A Normal Person From 20 Years Ago Would Look Like A Monk Today

The Sony Ericcson P800, now fit for a museum

When I took out a smartphone at a baseball game in 2002, I was the only one in the whole stadium. I looked weird as hell to my friends, chatting to someone in the UK over GPRS. Now everyone has a smartphone. Any stadium can instantly turn into a festival of flashes. We forget how weird this is. It’s weird.

2002 is 20 years ago, which is roughly a generation. Even my generation, which technically remembers this time, doesn’t really remember. We have offloaded so much of our imagination to these devices that we literally can’t imagine a world without them. But there was. Today someone living that lifestyle would look insane, but that’s really a case of the world going mad more than anything else.

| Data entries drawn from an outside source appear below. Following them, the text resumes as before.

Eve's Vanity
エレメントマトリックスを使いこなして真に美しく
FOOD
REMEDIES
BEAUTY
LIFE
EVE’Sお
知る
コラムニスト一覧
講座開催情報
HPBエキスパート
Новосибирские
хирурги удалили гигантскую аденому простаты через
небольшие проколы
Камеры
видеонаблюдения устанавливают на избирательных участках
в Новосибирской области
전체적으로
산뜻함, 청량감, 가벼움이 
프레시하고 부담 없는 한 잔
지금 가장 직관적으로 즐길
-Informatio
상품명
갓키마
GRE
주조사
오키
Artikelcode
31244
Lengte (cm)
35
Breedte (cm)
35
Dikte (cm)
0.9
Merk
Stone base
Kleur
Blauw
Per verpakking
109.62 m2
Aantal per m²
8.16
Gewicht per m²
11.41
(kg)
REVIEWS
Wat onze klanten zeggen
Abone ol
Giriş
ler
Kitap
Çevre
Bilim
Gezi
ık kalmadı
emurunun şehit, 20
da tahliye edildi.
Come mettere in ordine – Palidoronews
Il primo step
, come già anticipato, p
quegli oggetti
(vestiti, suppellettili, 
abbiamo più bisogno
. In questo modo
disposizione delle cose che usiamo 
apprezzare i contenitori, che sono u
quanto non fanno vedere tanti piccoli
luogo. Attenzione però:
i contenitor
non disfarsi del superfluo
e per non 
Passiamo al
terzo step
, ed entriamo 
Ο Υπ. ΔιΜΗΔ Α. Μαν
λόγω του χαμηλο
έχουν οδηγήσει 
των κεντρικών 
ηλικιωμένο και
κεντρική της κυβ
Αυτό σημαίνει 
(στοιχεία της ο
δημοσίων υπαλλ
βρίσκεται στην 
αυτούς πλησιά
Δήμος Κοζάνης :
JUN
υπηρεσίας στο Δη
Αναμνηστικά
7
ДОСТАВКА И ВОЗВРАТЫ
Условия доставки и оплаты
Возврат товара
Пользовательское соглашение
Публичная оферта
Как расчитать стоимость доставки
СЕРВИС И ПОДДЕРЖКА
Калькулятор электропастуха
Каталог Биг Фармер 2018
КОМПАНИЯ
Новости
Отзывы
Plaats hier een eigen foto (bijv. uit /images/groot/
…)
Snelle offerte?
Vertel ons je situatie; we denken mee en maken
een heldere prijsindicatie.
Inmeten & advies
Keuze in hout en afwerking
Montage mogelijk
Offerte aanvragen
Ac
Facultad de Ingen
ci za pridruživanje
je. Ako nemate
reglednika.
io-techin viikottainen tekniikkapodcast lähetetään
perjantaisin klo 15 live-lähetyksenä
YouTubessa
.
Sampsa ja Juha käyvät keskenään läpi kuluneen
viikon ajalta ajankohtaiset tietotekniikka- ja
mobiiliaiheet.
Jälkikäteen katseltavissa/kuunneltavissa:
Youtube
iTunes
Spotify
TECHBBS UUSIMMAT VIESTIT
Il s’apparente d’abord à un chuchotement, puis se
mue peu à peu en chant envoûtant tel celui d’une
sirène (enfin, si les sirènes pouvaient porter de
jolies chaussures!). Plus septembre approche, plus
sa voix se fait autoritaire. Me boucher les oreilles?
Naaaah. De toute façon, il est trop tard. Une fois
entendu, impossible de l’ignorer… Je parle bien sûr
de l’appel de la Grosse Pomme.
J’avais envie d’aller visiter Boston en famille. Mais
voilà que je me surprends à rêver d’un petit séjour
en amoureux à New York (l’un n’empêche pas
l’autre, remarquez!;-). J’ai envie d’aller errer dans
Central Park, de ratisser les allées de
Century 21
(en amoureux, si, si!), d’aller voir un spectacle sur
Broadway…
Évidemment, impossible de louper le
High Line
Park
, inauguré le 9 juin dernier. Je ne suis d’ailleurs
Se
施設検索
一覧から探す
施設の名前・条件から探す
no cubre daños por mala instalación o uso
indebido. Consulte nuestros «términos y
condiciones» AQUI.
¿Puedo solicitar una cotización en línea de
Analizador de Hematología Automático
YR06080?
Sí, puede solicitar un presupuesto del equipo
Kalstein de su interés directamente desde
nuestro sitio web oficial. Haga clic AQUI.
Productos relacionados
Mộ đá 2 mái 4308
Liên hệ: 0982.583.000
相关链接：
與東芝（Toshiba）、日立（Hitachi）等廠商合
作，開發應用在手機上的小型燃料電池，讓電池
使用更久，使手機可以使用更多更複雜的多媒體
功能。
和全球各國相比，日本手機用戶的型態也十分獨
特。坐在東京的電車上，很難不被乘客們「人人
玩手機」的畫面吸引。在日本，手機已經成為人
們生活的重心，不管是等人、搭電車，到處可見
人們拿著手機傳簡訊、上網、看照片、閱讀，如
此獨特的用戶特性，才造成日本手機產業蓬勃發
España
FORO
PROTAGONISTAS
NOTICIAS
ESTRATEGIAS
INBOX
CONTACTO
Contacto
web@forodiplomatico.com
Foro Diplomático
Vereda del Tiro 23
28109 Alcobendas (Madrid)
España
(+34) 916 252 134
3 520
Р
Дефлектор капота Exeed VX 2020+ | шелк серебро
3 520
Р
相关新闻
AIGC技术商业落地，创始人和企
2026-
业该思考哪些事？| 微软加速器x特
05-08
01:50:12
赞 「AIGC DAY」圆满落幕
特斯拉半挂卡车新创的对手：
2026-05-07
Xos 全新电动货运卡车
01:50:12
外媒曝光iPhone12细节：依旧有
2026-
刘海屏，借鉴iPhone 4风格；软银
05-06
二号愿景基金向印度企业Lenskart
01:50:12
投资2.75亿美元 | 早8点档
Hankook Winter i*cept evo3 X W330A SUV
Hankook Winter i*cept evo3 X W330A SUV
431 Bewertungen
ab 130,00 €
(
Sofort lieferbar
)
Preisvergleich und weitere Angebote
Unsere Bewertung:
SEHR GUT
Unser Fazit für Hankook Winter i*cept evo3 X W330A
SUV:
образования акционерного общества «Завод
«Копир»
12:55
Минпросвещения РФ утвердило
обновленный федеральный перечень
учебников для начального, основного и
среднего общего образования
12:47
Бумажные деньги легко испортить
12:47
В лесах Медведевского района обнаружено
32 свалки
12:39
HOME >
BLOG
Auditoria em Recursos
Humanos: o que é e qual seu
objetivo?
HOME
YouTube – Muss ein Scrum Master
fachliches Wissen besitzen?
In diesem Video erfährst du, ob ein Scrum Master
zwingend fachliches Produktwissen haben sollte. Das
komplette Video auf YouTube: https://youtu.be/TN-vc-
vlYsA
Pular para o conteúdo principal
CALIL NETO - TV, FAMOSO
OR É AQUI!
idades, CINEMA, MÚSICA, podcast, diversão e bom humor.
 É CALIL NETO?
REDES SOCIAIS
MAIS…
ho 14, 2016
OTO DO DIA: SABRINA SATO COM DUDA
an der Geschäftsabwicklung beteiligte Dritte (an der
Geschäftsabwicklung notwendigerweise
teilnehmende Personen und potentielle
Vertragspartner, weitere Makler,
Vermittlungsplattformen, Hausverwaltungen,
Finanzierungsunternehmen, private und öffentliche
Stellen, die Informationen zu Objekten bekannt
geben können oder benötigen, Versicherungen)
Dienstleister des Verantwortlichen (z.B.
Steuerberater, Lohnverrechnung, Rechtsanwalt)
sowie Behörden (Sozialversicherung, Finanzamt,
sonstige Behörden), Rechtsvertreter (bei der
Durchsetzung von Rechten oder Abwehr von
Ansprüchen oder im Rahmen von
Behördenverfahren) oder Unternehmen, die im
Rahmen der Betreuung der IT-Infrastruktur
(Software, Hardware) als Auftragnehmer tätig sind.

30 years ago, my parents had pagers and I was still a child. I could reach them, indirectly, at any time, though the phone in my father’s office was still rotary dial. This was also a generational change. Today the very idea that one could be uncontactable is anathema, but people went to movies and travelled and seemed to survive. I don’t remember any difficulty because we didn’t know what easy was at that time. But now things have become so convenient that it creates its own complications. When you can be reached anywhere, you can never really be anywhere at all. Other locations are pulling on you all the time.